Like any alcohol consumer will tell you, the more you drink the nastier the hangover will be, and perhaps the taxman should take a lesson here as well.
For years, alcohol has been the go to area for sin taxes and inflation adjustments with every budget cycle marked as a nightmare for alcohol manufacturers as the taxman almost certainly moves to effect higher taxes on beer, wines, and spirits.
For policymakers, years of raiding alcoholics until the intoxicant became the most expensive in Kenya compared to regional peers was a good policy meant to stop the harm of alcohol in productivity, health outcomes and gender violence.

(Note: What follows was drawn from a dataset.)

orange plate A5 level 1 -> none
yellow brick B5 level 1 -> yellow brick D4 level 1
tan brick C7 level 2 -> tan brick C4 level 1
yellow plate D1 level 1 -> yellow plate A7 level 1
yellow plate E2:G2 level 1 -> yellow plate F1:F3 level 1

Policymakers also loved alcohol tax because consumers have been showing just how Kenyans elasticity to price shocks can be stretched without limit.
But this assumption has come to an end perhaps signaling what officials should anticipate as they go ham on increasing all manner of taxes.

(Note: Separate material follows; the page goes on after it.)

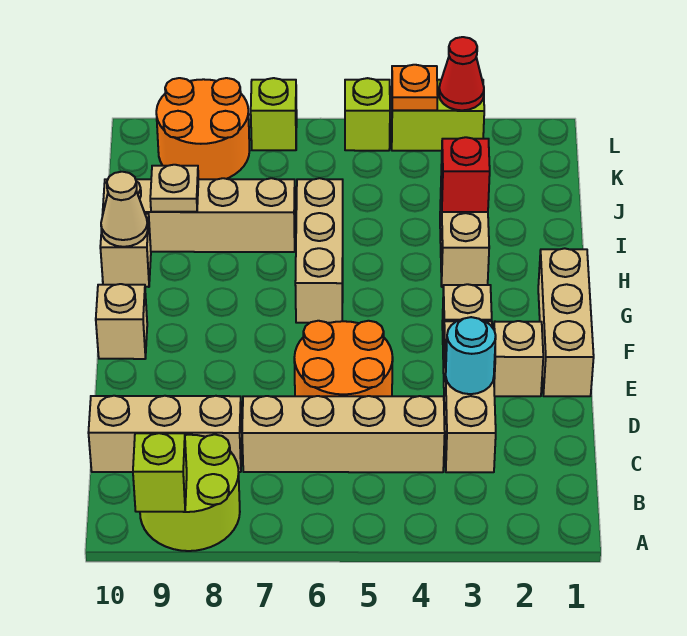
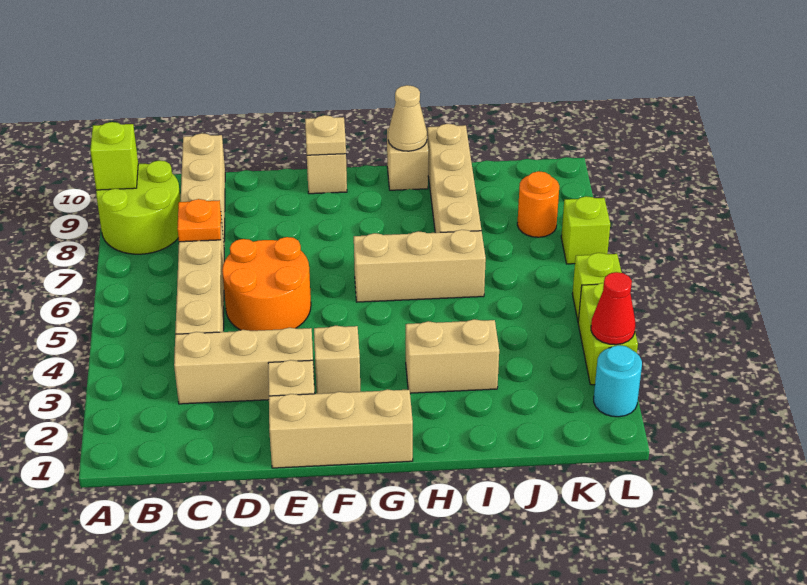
cyan round brick D3 level 2 -> cyan round brick L2 level 1
red brick I3 level 2 -> none
tan plate I9 level 2 -> tan plate F10 level 2
orange round brick K8:L9 level 1 -> orange round brick K8 level 1
orange plate L4 level 2 -> orange plate C7 level 2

The government lost Kes1.3 billion in excise revenue on beer alone in 2022 due to tax increases, data from Economic Survey 2023 shows. Kenya earned Kes27.3 billion from excise duty on beer last year, a reduction from the Kes28.6 billion collected from the product in 2021.
In the year under focus, excise from spirits went up by Kes1.97 billion to Kes18.96 billion signaling the changing preference for spirits over beer in the Kenyan market.
Tabled before the National Assembly on 4 May 2023, the government steered clear of further excise increases targeting alcohol for the first time in five years in the Finance Bill 2023.
Instead, the Bill seeks to introduce a new rate of excise duty on fees charged on the advertisement on television, print media, billboards, and radio stations on alcoholic beverages, betting, gaming, lotteries, and prize competitions which is now set at the rate of 15 percent.
The proposed fees will be part of the government’s stricter regulations on betting, gaming, and their advertisement together with that of alcoholic beverages.
The 15 percent fees will place millions of consumers involved in such services to heavier tax obligations, which will likely have the ripple effect of discouraging the use of such services.
But whereas fiscal measures impacting alcohol consumption are nothing new, the market seems to be telling a different story, which hopefully policymakers are reading, there are limits to how much you can tax an item before consumers stop using it for substitutes or abandon consumption all together.
When releasing regional brewer EABL’s half-year results in January, Group CEO Jane Karuku said “excise-related price increases in Kenya,” which were rolled out in July and October last year, “significantly affected consumption of our brands.”
Tax proposals powering the 2022/23 budget last year saw Kenya’s excise tax for beer and spirits go up by 10 percent and 20 percent, respectively.
In October 2022, consumers of beer and spirits in Kenya were forced to sustain another gut punch as the taxman effected a further 6.3 percent excise tax upward revision to cater for annual inflationary adjustment.
These market disruptions in tax hikes amid thinning incomes due to the Covid-19 pandemic economic fallout, came on the back of an upward excise adjustment in 2021, resulting in a compounded annual excise tax increase of 23 percent for beer and 34 percent for spirits.
With rising excise taxes, EABL said beer volumes dipped 13 percent in Kenya, even as the use of illicit alcohol grew in the six-month period that ended in December 2022.
Kenya seems to be reaching a point where the entire alcoholic beverages industry is being negatively impacted by the government’s thirst for more taxes.
According to the Kenya National Bureau of Statistics, excise duty collected from domestically manufactured beer dipped to Kes19.3 billion when Covid-19 hit in 2020 leading to the closure of bars. In 2019, Kenya earned Kes27.8 billion in beer excise receipts.
And it may be getting retrogressive pushing consumers not only into cheaper options but harmful ones as illicit brews return to the market.
Nacada, the country’s watchdog on the use and control of drugs, says nearly four out of every 10 Kenyans had the perception that the production of illicit brews was widespread in their community with Western region recording the highest perception level (68.2 percent) followed by Nyanza (53.2 percent) and Rift Valley (41.5 percent).
The 2022 study adds that 53.7 percent of Kenyans had the perception that consumption of illicit brews was widespread in their community with the Western region recording the highest perception level (85.8 percent) followed by Nyanza (81.9 percent) and Rift Valley (55.6 percent).
Sustained upward revision of excise duty has, however, seen an increase in customer footfall in illicit dens where the government doesn’t have a chance to collect any revenues.
Consumption of illicit alcohol can result in a range of health problems, including organ damage, poisoning, blindness, neurological disorders, and even death. These risks are amplified by the unpredictable nature of illicit alcohol production.